- Directed by: Richard Sale
- Screenplay by: Mary Loos Richard Sale
- Story by: Robert Ellis Pamela Harris Helen Logan
- Produced by: William Perlberg
- Starring: June Haver William Lundigan Gloria DeHaven Dennis Day
- Cinematography: Charles G. Clarke
- Edited by: J. Watson Webb Jr.
- Music by: Lionel Newman
- Color process: Technicolor
- Production company: 20th Century Fox
- Distributed by: 20th Century Fox
- Release dates: October 2, 1950; October 20, 1950 (Los Angeles); November 1, 1950 (New York);
- Running time: 83 minutes
- Country: United States
- Language: English
- Box office: $2,450,000 (US rentals)

= I'll Get By (film) =

1950 film by Richard Sale

I'll Get By is a 1950 American comedy musical film directed by Richard Sale and starring June Haver, Gloria DeHaven and William Lundigan. The story follows themes explored in Tin Pan Alley (1940) with updated characters and music. The plot involves songwriters and their struggles in the music industry.

==Plot==
Song plugger Bill Spencer is fired and starts his own music-publishing business. He hires secretary Miss Murphy and gains a partner in Freddy Lee, a young man from Texas, with whom he peddles a song that piano player Chester Dooley has written. When they hear that singer Terry Martin is performing with trumpeter Harry James at a club, they visit the club to pitch the song to her. Bill had met Terry's sister Liza, who is also in the act. in an earlier awkward encounter.

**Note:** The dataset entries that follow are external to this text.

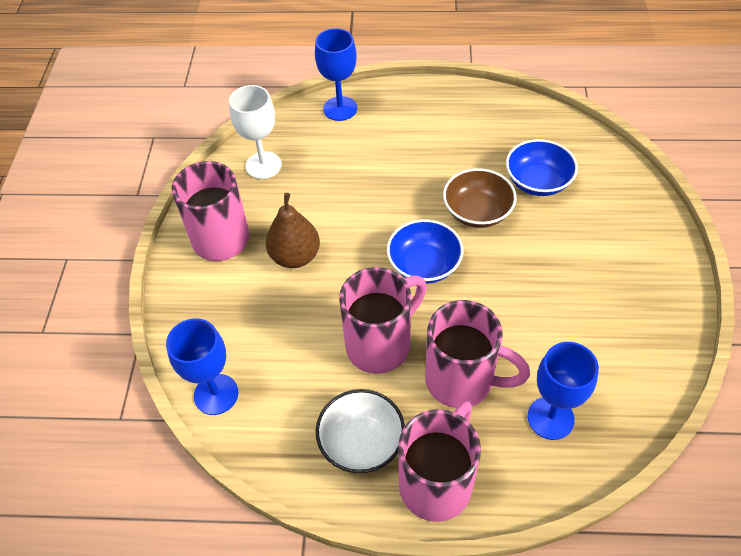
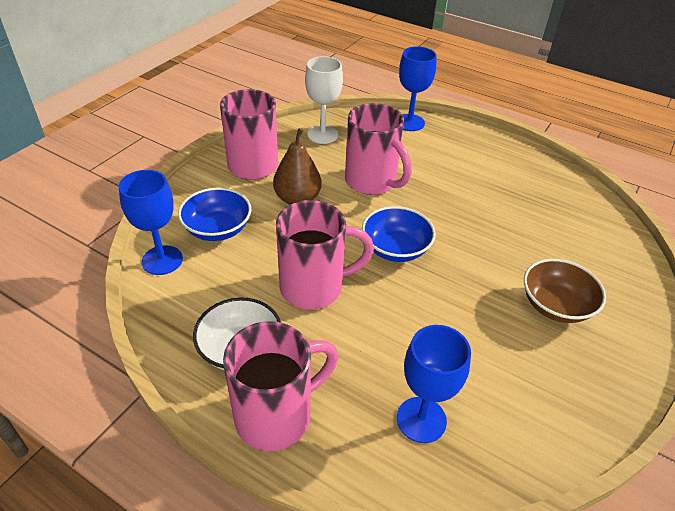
camera: 25 degrees right, 10 degrees down
(462, 380) = (362, 347): pink mug -> pink mug (372, 182)
(477, 212) = (471, 232): brown bowl -> brown bowl (555, 305)
(537, 181) = (543, 233): blue bowl -> blue bowl (217, 229)

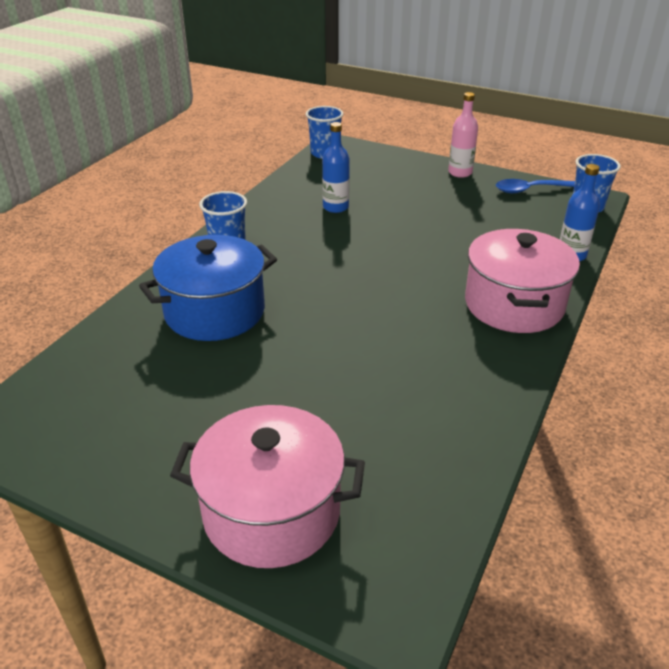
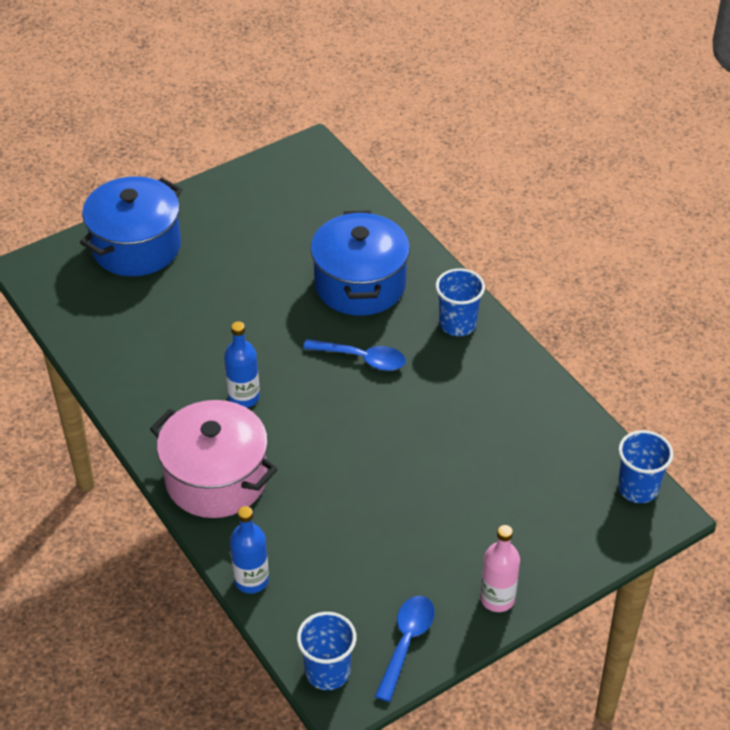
camera: 120 degrees right, 10 degrees up
(272, 512) = (136, 246): pink pot -> blue pot
(310, 280) = (362, 359): none -> blue spoon
(335, 207) = (486, 436): blue bottle -> blue bottle (244, 397)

Freddy annoys Terry but the girls like the song "I'll Get By" and agree to record it, making them huge successes. Before a benefit in Hollywood, when the actress Jeanne Crain asks to perform the song, Bill refuses because he had promised it to Liza. Without Bill's knowledge, Freddy allows Crain to sing it. Liza is furious and leaves Bill, refusing to listen to his attempts to explain.

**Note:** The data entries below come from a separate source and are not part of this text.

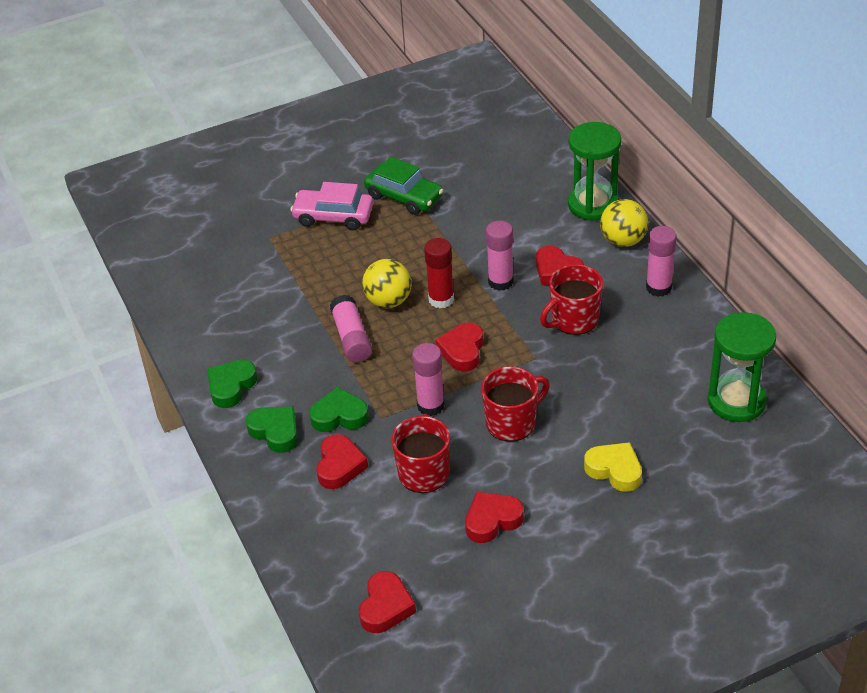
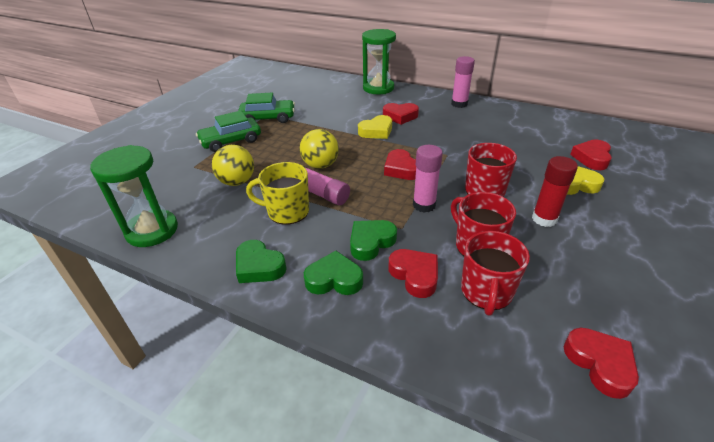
camera: 40 degrees left, 5 degrees down
(231, 386) = (259, 266): green heart -> green heart turned 45 degrees counterclockwise
(303, 342) = (287, 211): none -> yellow mug
(333, 216) = (231, 141): pink car -> green car
(441, 299) = (353, 151): red glue stick -> red glue stick (544, 219)
(492, 520) = (562, 250): red heart -> red heart (592, 158)
(500, 282) = (376, 131): pink glue stick -> yellow heart
(574, 320) = (440, 131): red mug -> red mug (486, 292)
(623, 241) = (414, 95): yellow ball -> yellow ball (237, 182)
(736, 401) = (569, 129): green hourglass -> green hourglass (152, 230)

The boys enlist into the Marines, and when they report to Marine Corps Recruit Depot San Diego. They encounter Miss Murphy, who is now stationed there as an officer. After the boys leave on duty, Miss Murphy explains to Liza and Terry what had happened with the song. The girls embark on a USO show tour to the South Pacific where the guys have been sent, and they all are reunited.

==Cast==
- June Haver as Liza Martin
- William Lundigan as William Spencer
- Gloria DeHaven as Terry Martin
- Dennis Day as Freddy Lee
- Thelma Ritter as Miss Murphy
- Harry James as Himself
- Jeanne Crain as Herself
- Steve Allen as Peter Pepper
- Harry Antrim as Mr. Olinville
- Danny Davenport as Chester Dooley
- Dan Dailey as Himself

== Production ==
Production was halted in May 1950 after star June Haver collapsed on the set during a strenuous dance scene. She was brought home in an ambulance and was later rushed to the hospital in critical condition with a painful abscess in her side that required surgery. Haver's return was repeatedly delayed by her doctors. With no timetable for Haver's return and at least one more dancing scene to be filmed, the studio elected to shoot additional scenes. The two-month postponement cost the studio as much as $200,000.

== Reception ==
In a contemporary review for The New York Times, critic Thomas M. Pryor wrote: "There is so much vocalizing and instrumental activity on the sound track that the story doesn't stand a chance. Just as well, perhaps, because the romantic drama is nothing to write home about. The screen play serves merely as a prop to keep the music going round ... The most incredible thing about the picture is that no less than five people are listed in the credits as having contributed to the screen play. One is prompted to ask, 'How come so much labor and so little results?'"

Critic John L. Scott of the Los Angeles Times called I'll Get By "an engaging film with engaging people" and wrote that a "slight story framework holds together long enough to get its performers to the last sequence".

==Awards==
Lionel Newman received a nomination for the 1951 Academy Award in the category of Best Music, Scoring for this film.